CORD19 (covid-19) open-source corpus is available from https://www.semanticscholar.org/cord19/download. 

Documentation is available at https://github.com/allenai/cord19

The original files are in json format. The output file is in plain text format; documents are separated (by default) by \<doc id="doc1000001"> ... \</doc> tags

The purpose of the plain text file is for further processing, e.g., generating linguistic annotation using the TreeTagger or the Standford parser for part-of-speech annotation or dependency / constituency parsing.



## Downloading CORD19 corpus

The corpus is downloaded and extracted from https://www.semanticscholar.org/cord19/download

Please check the link above: if you need the latest release of the corpus or if you would like to choose another release. Currently the 2021-08-30 release is downloaded.

File size is ~11GB
expected download time ~5 min


In [1]:
!wget https://ai2-semanticscholar-cord-19.s3-us-west-2.amazonaws.com/historical_releases/cord-19_2021-08-30.tar.gz

--2021-09-05 10:29:02--  https://ai2-semanticscholar-cord-19.s3-us-west-2.amazonaws.com/historical_releases/cord-19_2021-08-30.tar.gz
Resolving ai2-semanticscholar-cord-19.s3-us-west-2.amazonaws.com (ai2-semanticscholar-cord-19.s3-us-west-2.amazonaws.com)... 52.92.128.170
Connecting to ai2-semanticscholar-cord-19.s3-us-west-2.amazonaws.com (ai2-semanticscholar-cord-19.s3-us-west-2.amazonaws.com)|52.92.128.170|:443... connected.
HTTP request sent, awaiting response... 200 OK
Length: 12069361365 (11G) [binary/octet-stream]
Saving to: ‘cord-19_2021-08-30.tar.gz’


2021-09-05 10:34:12 (37.2 MB/s) - ‘cord-19_2021-08-30.tar.gz’ saved [12069361365/12069361365]

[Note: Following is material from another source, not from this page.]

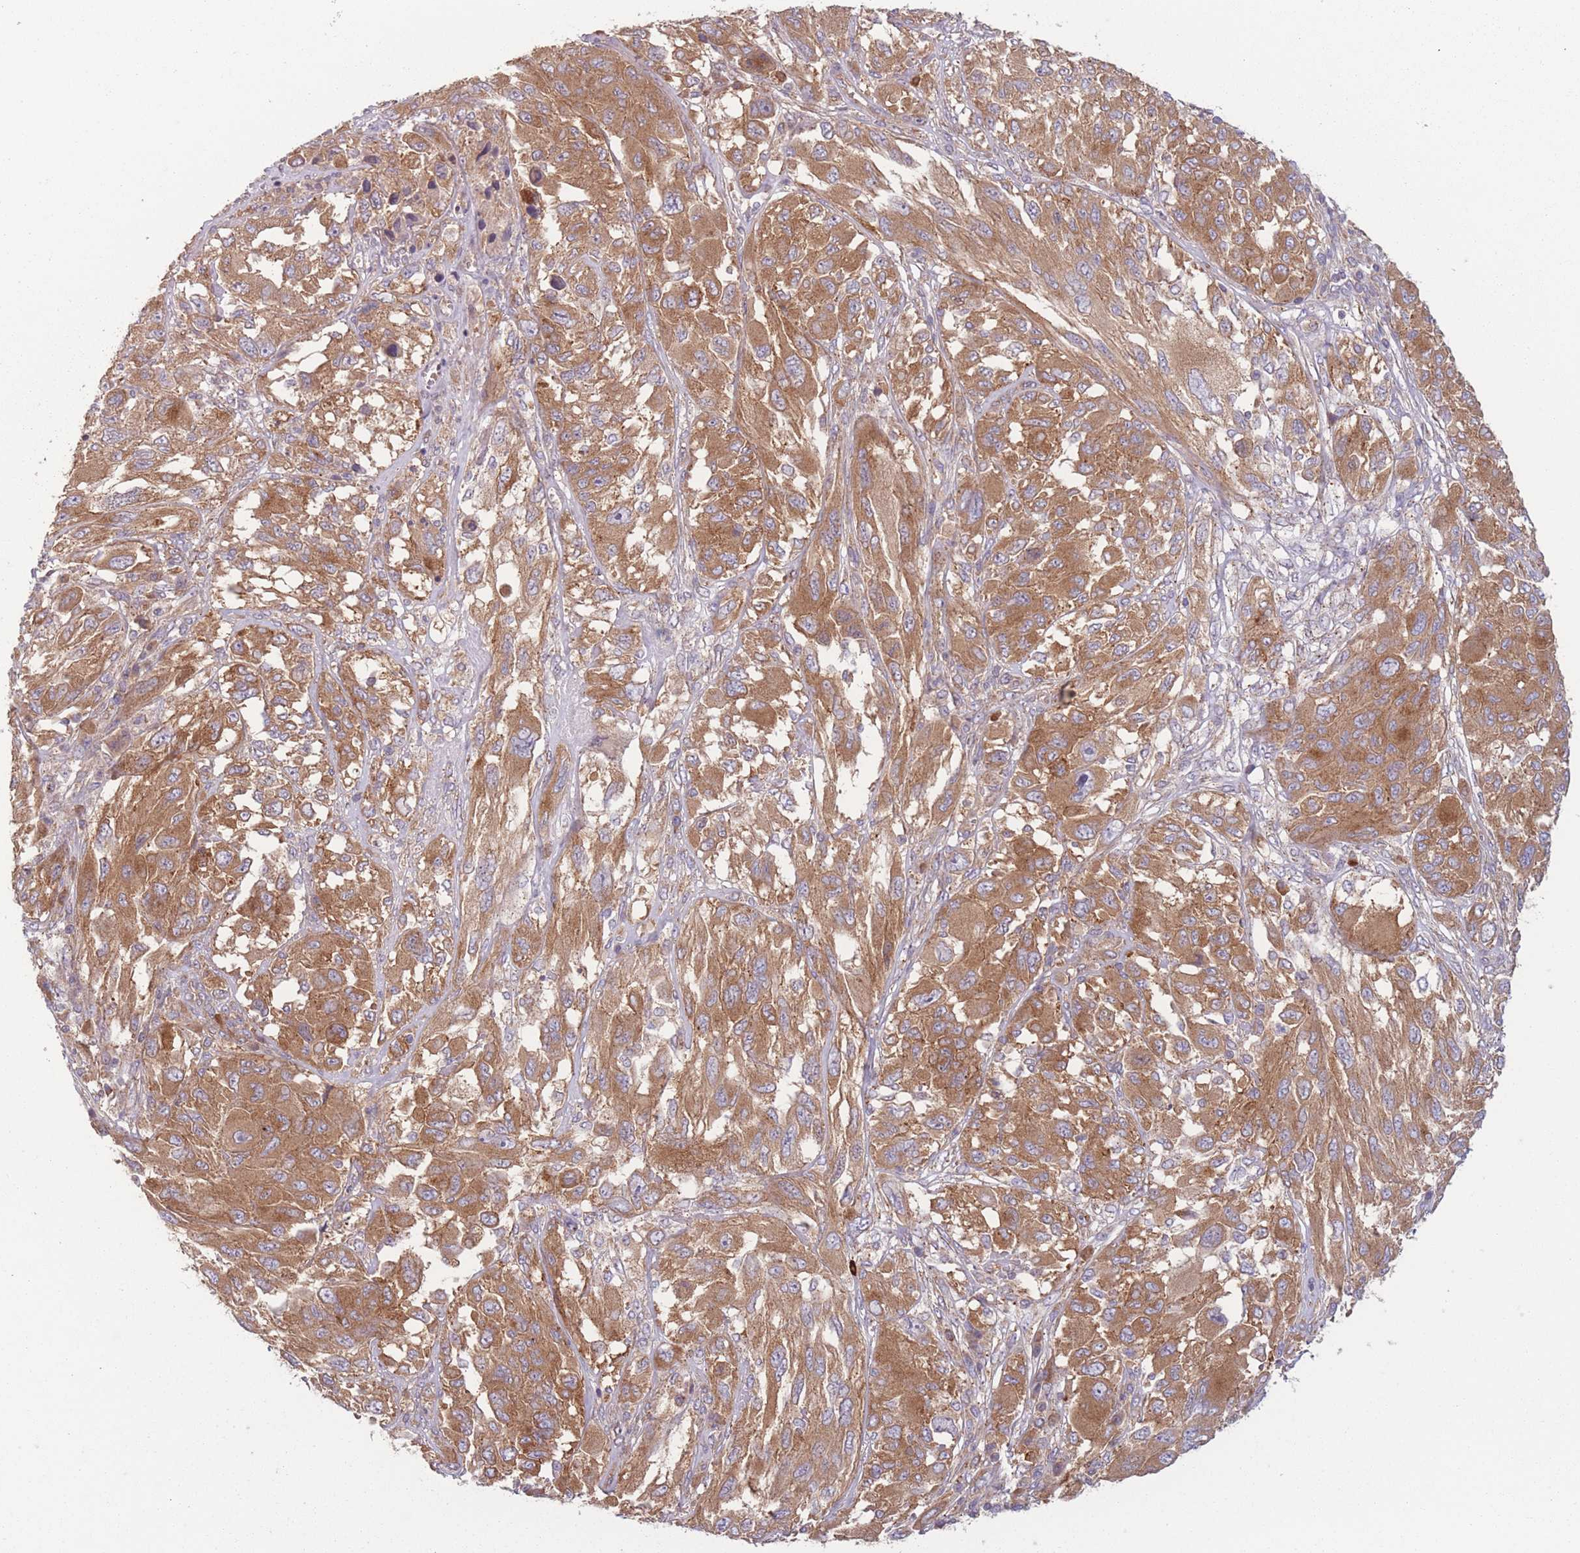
{"staining": {"intensity": "moderate", "quantity": ">75%", "location": "cytoplasmic/membranous"}, "tissue": "melanoma", "cell_type": "Tumor cells", "image_type": "cancer", "snomed": [{"axis": "morphology", "description": "Malignant melanoma, NOS"}, {"axis": "topography", "description": "Skin"}], "caption": "Malignant melanoma stained with a brown dye reveals moderate cytoplasmic/membranous positive positivity in about >75% of tumor cells.", "gene": "WASHC2A", "patient": {"sex": "female", "age": 91}}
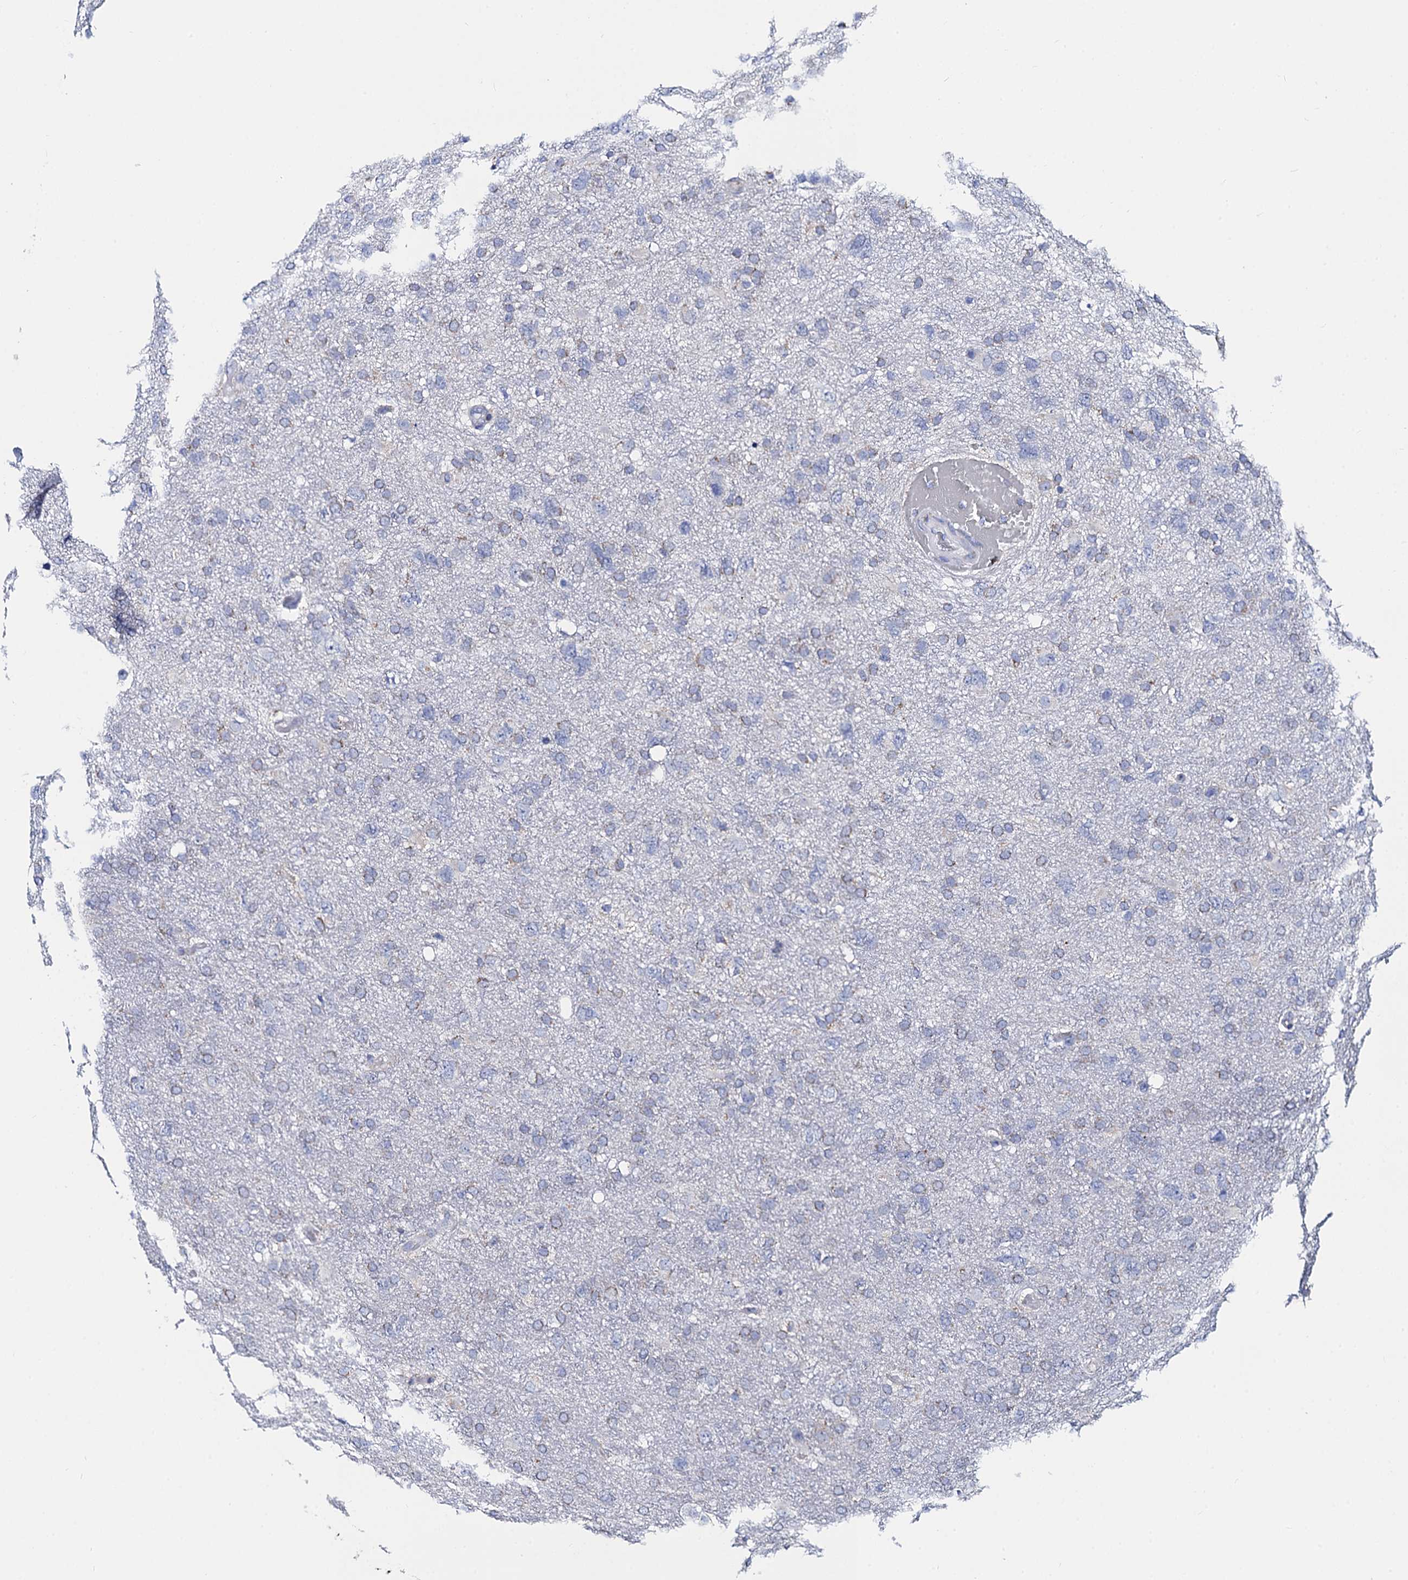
{"staining": {"intensity": "negative", "quantity": "none", "location": "none"}, "tissue": "glioma", "cell_type": "Tumor cells", "image_type": "cancer", "snomed": [{"axis": "morphology", "description": "Glioma, malignant, High grade"}, {"axis": "topography", "description": "Brain"}], "caption": "DAB immunohistochemical staining of human malignant high-grade glioma shows no significant expression in tumor cells.", "gene": "ACADSB", "patient": {"sex": "male", "age": 61}}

Extracting cord-19 corpus, approximate time ~ 4 min

In [2]:
!tar -xvzf cord-19_2021-08-30.tar.gz

2021-08-30/changelog
2021-08-30/cord_19_embeddings.tar.gz
2021-08-30/document_parses.tar.gz
2021-08-30/metadata.csv


Removing initial archive to free some disk space

In [3]:
!rm cord-19_2021-08-30.tar.gz

Extracting document parsers, which contain individual articles in separate json files. This is expected to take ~ 12 min.

In [None]:
!tar -xvzf 2021-08-30/document_parses.tar.gz

Removing more files to save space: ~ 9 seconds

In [5]:
# removing more files to save space
!rm --recursive 2021-08-30
!rm --recursive document_parses/pdf_json

## Reading json directory and merging into text file(s)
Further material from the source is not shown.